WHAT THIS TASK INVOLVES: Copy every line of text from the listing below word for word, leaving out the pictures.

--- SOURCE RECORDS ---

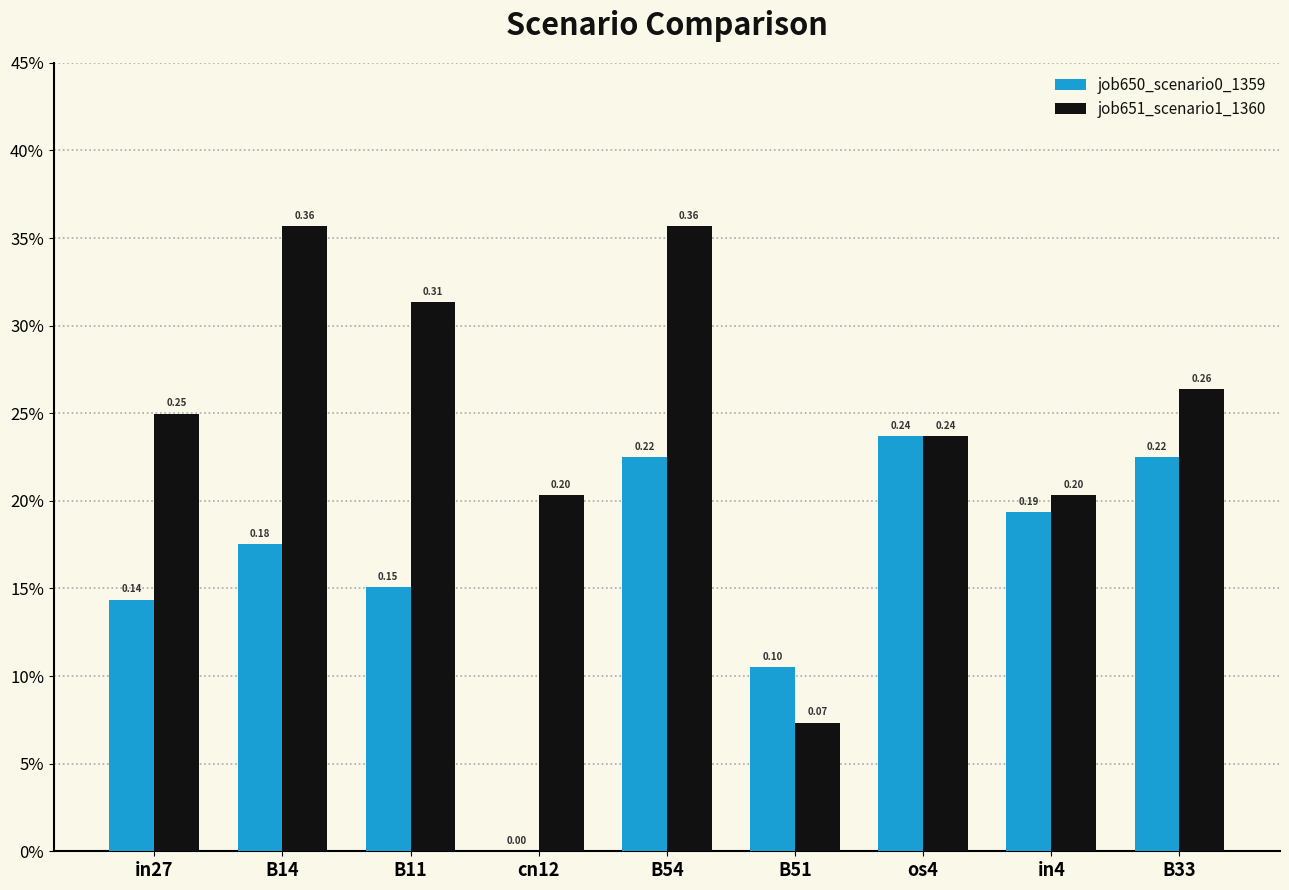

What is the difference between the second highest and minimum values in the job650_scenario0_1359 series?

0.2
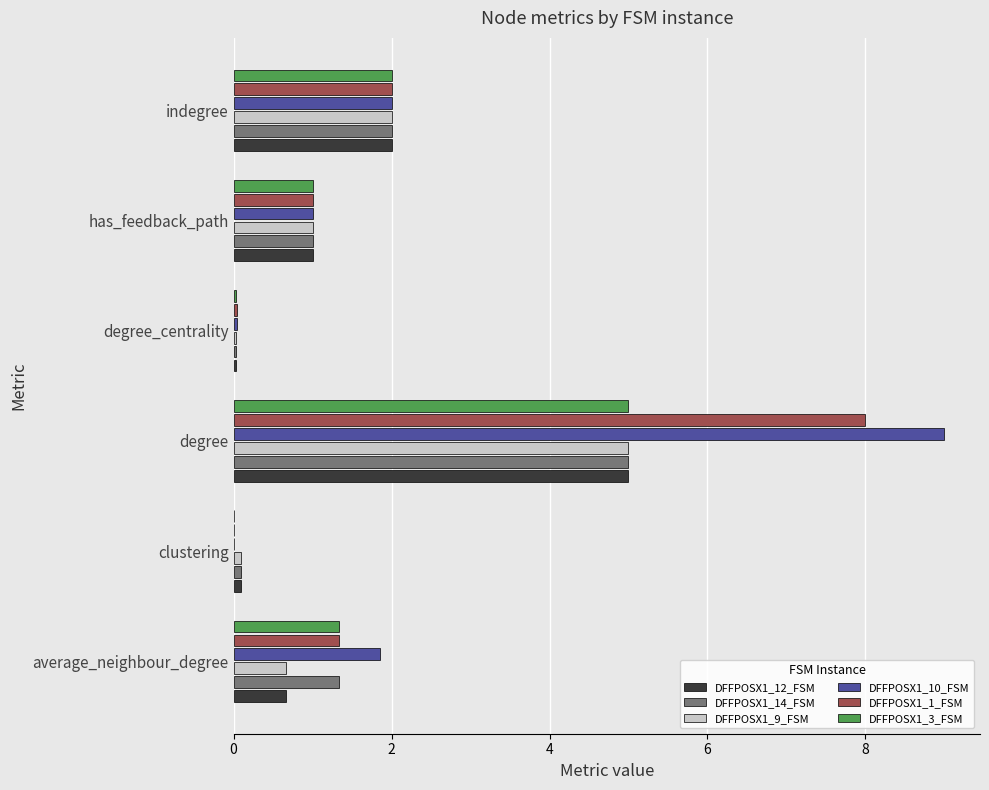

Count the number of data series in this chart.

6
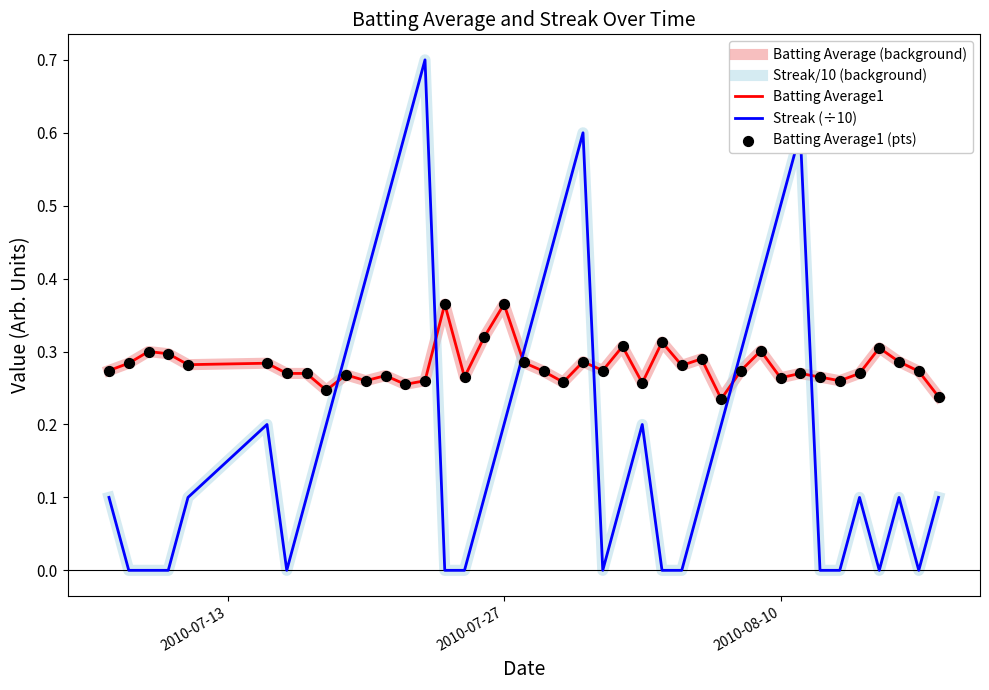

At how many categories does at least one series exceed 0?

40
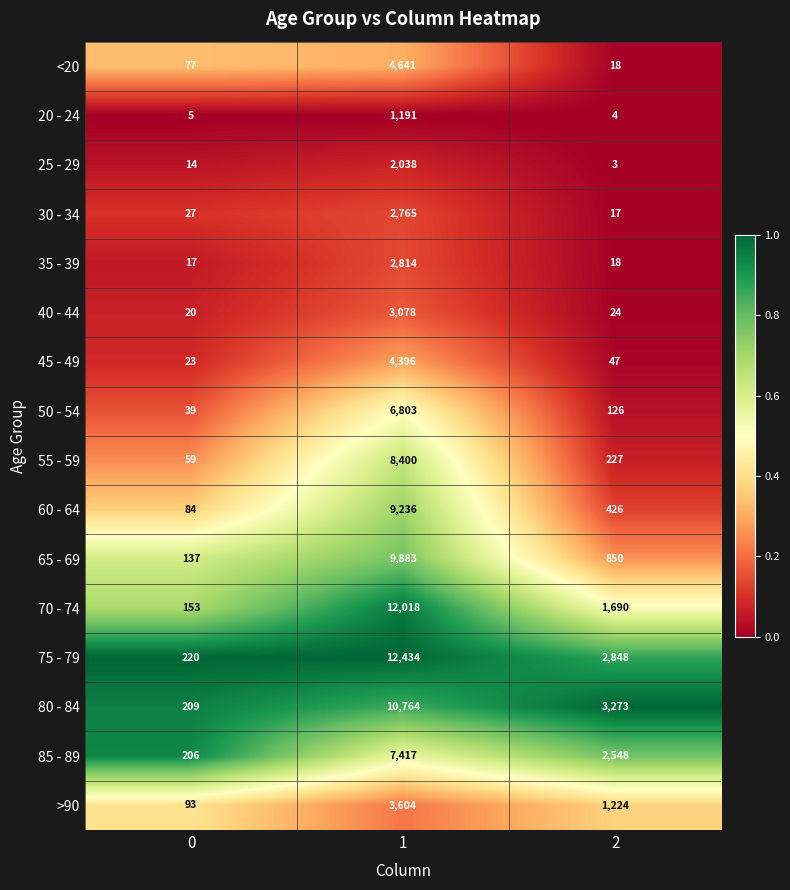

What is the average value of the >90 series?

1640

---

TASK SOLUTION:
What is the difference between the second highest and minimum values in the job650_scenario0_1359 series?

0.2

Count the number of data series in this chart.

6

At how many categories does at least one series exceed 0?

40

What is the average value of the >90 series?

1640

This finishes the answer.